Consumer advocates are up in arms about new regulations proposed by the Consumer Financial Protection Bureau that were supposedly meant to limit the worst abuses in debt collection but instead would legalize a number of shady practices, HuffPost reported Wednesday.
The plan would allow debt collectors to call households every day, indefinitely, for each debt a consumer owes and could spam consumers with unlimited text messages and emails, at the same time being granted immunity for filing abusive, robo-signed lawsuits against people who do not actually owe any money.
"The new rules do a lot more to protect abusive debt collectors than consumers," National Consumer Law Center associate director Lauren Saunders told HuffPost.
Ed Mierzwinski, senior director of the federal consumer program at the U.S Public Interest Research Group, added the proposal will "invade the privacy of debtors and cause numerous harm and untold stress."

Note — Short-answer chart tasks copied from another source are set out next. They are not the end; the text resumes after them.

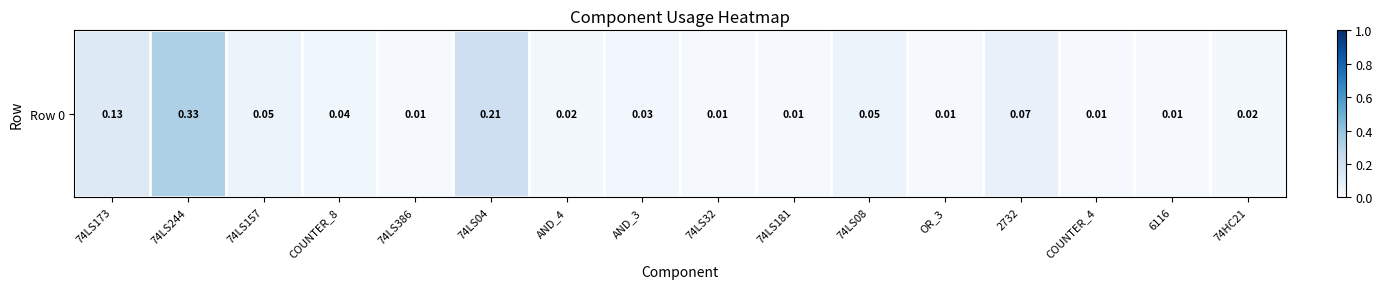

What is the sum of the values at AND_3 and 74LS08?

0.1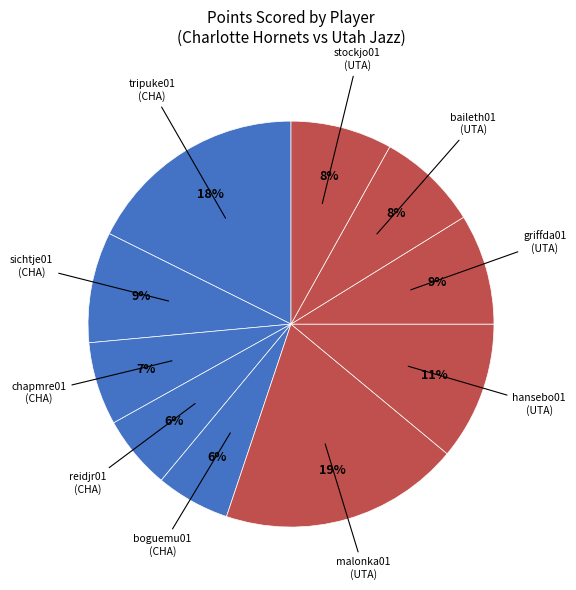

Is the sum of boguemu01 (CHA) and chapmre01 (CHA) greater than half?

No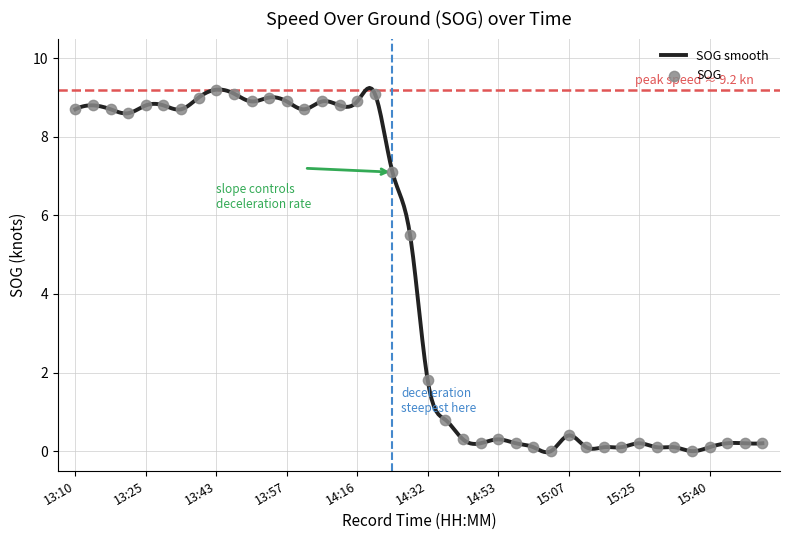

Which has a higher value, 13:55 or 15:04?

13:55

He emphasized the plan "would unleash already reckless debt collectors to intensify their abuses."
Debt collectors contact about 70 million Americans annually, according to HuffPost, and pose a particularly large problem for the elderly, who are more likely to fall victim to outright fraud than the younger generation.
Senior citizens are also more vulnerable, because, for the first time, they are bringing substantial loads of consumer debt accumulated earlier in life into retirement.